Task instructions ▸ Search the data for the string "amount", and report each line where it is found.

[[ Task data, beginning ]]

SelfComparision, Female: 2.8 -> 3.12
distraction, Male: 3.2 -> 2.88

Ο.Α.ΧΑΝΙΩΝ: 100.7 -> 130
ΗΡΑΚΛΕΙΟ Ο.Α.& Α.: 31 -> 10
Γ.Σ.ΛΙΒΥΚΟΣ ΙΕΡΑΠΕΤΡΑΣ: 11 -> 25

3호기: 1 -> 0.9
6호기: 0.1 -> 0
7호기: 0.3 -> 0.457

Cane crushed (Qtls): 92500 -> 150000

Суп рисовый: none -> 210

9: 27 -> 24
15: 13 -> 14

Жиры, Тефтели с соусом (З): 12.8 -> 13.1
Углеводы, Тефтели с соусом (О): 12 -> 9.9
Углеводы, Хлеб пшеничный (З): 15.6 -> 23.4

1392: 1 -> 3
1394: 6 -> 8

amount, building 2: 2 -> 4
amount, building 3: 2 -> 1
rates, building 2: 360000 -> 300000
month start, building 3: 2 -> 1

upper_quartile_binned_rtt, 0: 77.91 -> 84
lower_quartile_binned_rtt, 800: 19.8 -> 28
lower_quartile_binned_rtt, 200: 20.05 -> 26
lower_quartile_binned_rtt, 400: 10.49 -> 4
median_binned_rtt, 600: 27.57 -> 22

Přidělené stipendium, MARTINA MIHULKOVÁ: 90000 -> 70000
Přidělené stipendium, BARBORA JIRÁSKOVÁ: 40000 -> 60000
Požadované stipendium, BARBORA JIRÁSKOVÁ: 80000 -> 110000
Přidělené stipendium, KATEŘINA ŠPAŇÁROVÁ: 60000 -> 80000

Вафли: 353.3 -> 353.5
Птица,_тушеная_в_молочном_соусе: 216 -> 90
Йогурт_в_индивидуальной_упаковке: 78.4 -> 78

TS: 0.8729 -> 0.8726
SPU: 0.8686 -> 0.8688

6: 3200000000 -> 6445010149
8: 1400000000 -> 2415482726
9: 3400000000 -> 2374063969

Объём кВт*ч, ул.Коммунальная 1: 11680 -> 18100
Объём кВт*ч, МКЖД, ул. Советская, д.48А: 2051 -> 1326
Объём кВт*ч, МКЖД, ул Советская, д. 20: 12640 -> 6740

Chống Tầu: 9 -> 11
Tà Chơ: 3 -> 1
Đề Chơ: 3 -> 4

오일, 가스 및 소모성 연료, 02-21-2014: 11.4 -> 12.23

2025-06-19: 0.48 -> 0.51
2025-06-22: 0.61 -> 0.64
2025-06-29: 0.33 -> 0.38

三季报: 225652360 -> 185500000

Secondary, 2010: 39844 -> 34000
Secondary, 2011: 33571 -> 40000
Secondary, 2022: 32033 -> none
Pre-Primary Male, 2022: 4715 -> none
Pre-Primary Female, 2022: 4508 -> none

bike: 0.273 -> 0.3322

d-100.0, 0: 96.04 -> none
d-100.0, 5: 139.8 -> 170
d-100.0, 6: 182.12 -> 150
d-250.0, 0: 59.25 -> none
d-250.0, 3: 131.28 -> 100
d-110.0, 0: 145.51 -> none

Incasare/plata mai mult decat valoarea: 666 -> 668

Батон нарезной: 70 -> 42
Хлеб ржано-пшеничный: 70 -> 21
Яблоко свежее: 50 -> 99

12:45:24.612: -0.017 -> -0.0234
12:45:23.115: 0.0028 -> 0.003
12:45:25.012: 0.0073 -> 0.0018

[[ Task data, end ]]

Task response ▸
amount, building 2: 2 -> 4
amount, building 3: 2 -> 1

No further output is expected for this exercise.